> _Activity_: In the entries below, spot each line with the word "left" and copy it.

------ Records for this task ------

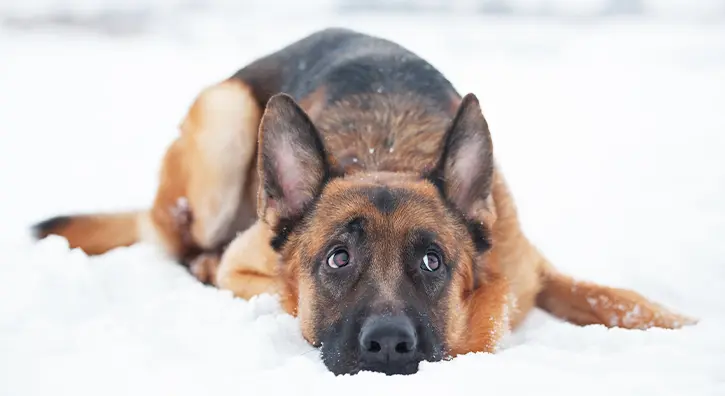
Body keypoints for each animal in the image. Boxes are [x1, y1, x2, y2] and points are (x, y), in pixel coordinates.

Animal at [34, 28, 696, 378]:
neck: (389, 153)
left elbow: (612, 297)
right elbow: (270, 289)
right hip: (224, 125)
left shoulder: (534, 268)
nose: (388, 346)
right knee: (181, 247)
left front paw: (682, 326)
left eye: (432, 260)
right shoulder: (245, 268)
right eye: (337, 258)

------

> _Result of the exercise_:
left elbow: (612, 297)
left shoulder: (534, 268)
left front paw: (682, 326)
left eye: (432, 260)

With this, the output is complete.